One of those days Jesus went out to a mountainside to pray, and spent the night praying to God. When morning came, he called his disciples to him and chose twelve of them, whom he also designated apostles. (Luke 6:12-13 NIV)
With this small group of twelve, Jesus changed the world. He had other disciples who followed Him, including women (Mark 15:41), and He preached to and healed large crowds of people. But He gave special teaching, care, and insight to these twelve. He explained parables to them, He sent them out with miraculous powers, and He went through storms with them. He focused on the twelve because He knew they would each disciple others, even after He left this earth. And it worked. His teachings spread like wildfire.

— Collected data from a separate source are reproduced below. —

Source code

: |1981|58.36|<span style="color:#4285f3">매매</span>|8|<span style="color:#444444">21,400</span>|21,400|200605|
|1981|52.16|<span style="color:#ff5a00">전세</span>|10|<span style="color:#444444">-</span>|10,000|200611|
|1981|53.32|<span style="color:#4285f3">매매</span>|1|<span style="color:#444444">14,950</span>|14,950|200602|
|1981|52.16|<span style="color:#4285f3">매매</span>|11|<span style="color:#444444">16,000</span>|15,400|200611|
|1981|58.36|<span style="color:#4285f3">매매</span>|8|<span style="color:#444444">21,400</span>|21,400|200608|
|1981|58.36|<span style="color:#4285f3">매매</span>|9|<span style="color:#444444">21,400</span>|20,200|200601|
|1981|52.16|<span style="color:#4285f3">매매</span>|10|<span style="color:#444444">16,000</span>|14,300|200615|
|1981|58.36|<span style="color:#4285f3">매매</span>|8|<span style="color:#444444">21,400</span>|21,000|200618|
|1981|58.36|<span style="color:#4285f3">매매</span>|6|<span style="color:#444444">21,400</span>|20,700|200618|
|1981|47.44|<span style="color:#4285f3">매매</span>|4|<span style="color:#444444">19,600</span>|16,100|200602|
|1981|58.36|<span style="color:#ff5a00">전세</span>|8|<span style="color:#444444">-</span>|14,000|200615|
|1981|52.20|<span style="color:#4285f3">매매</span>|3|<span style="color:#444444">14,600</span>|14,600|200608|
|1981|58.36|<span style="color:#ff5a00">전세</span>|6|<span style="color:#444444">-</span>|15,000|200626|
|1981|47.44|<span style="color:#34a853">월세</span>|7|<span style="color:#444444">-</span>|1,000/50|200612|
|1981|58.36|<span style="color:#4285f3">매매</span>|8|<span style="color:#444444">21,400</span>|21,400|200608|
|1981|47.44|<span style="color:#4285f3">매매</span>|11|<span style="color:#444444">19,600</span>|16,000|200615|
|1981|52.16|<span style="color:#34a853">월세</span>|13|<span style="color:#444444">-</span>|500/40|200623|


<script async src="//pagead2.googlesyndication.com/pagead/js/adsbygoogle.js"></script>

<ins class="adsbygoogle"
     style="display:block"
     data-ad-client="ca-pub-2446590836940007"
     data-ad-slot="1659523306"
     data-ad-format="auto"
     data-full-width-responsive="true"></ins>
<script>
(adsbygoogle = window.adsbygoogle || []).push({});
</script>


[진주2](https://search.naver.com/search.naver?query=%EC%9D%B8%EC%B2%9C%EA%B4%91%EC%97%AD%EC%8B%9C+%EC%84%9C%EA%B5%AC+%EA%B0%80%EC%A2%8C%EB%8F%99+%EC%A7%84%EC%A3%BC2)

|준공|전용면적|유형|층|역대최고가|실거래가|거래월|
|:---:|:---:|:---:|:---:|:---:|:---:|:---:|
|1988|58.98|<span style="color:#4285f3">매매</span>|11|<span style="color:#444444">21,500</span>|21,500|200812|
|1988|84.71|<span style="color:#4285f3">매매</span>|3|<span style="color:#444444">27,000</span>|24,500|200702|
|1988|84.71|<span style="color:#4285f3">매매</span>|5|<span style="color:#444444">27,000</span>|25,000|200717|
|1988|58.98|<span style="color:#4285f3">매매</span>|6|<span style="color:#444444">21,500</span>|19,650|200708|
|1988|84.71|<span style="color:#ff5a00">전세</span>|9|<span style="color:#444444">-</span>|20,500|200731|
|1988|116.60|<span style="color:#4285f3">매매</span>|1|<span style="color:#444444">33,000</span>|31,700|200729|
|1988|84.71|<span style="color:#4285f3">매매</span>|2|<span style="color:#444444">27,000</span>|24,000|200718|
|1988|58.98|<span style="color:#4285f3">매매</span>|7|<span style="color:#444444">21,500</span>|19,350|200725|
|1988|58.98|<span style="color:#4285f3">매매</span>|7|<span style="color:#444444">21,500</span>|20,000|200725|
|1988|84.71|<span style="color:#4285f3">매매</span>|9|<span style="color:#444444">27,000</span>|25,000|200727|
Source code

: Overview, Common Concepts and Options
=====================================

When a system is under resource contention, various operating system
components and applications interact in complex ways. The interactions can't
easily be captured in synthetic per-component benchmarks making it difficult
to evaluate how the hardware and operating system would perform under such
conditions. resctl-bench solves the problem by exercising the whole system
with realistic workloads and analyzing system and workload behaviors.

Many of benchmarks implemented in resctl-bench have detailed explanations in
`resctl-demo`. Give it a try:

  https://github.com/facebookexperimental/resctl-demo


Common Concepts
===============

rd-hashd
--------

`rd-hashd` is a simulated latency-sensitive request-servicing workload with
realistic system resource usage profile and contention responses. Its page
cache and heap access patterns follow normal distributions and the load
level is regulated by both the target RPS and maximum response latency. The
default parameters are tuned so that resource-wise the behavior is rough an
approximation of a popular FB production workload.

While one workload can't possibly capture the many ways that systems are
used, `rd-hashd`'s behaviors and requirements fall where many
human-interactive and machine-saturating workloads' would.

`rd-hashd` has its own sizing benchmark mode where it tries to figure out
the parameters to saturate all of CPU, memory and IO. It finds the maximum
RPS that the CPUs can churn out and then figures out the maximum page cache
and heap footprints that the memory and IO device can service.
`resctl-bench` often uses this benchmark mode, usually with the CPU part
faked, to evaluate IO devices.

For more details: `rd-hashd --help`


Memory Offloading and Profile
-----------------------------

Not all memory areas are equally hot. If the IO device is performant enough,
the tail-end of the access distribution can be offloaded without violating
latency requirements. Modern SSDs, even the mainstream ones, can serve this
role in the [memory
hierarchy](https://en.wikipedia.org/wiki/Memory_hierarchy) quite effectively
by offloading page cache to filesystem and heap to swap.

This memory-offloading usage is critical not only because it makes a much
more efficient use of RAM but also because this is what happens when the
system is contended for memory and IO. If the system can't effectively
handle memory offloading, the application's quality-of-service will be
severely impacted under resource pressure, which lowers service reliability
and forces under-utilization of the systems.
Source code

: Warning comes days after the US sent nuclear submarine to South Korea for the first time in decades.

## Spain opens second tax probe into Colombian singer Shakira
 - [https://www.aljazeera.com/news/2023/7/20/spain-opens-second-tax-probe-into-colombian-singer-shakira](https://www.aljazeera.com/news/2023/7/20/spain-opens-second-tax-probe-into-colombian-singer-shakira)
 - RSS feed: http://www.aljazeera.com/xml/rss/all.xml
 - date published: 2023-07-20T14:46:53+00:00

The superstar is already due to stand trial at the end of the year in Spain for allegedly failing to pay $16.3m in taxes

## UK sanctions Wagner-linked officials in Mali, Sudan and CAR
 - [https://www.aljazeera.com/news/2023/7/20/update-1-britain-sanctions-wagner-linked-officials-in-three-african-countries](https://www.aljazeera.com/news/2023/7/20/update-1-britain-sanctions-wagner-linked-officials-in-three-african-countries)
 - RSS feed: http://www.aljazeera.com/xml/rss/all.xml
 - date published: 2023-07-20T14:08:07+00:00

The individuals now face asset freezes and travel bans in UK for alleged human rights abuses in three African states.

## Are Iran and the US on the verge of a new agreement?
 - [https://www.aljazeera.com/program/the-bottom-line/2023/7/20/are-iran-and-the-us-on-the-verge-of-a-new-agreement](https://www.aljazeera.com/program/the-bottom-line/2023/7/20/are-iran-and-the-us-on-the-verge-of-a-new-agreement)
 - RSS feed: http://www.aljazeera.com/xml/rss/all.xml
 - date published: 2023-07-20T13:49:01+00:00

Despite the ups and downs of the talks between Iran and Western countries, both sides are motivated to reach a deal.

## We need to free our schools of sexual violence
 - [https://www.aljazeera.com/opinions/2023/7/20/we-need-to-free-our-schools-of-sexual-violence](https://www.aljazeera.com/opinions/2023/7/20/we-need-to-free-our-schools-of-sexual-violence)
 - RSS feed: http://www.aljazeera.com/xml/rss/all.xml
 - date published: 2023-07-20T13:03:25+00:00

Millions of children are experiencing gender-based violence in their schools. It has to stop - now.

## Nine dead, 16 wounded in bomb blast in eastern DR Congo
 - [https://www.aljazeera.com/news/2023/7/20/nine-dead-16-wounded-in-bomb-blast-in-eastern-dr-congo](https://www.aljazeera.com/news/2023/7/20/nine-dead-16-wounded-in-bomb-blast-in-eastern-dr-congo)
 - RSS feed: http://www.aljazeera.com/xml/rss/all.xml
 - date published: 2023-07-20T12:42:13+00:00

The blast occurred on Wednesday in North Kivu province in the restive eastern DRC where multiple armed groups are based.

Within that group of twelve, He had three that were His inner circle: Peter, James, and John. He kept them closest in His moments of need. When He knew His death was drawing near, He took those three up to a high mountain. They had the privilege of witnessing the appearance of Elijah and Moses, encouraging Jesus to remain strong and finish His mission (Matt. 17). On that dreadful night before He was betrayed into the hands of the Pharisees, He had a special “Last Supper” with all twelve. He prayed for them, gave them some final instructions in John 13-17, and took them to Gethsemane so He could pray for strength. But in that final stretch, He only took the three with Him.
We can follow this same pattern in our relationships. My childhood faith was nourished in that big church through small group relationships. Adults taught my fourth-grade class. A young couple taught us as seventh-grade girls. My youth group numbered 200, but I had a group of about twelve close friends. We served orphans in Jamaica, built a Sunday school classroom for a poor church in south Texas, and encouraged each other in our faith. As an adult, I have had small group studies with college students or other adults in my home. And I have two or three women that I can call any time to pray for me or to walk with me through a hard time.
There are so many ways that we can seek to be like Christ. One of them is to think small. Small groups allow you to share your heart and to get beyond the pleasantries.
Are you part of a formal or informal small group of Christians? Do you have three women in your life who help you grow? If not, I encourage you to seek out and cultivate those relationships with other disciples. They are your “Iron Rose Sisters”!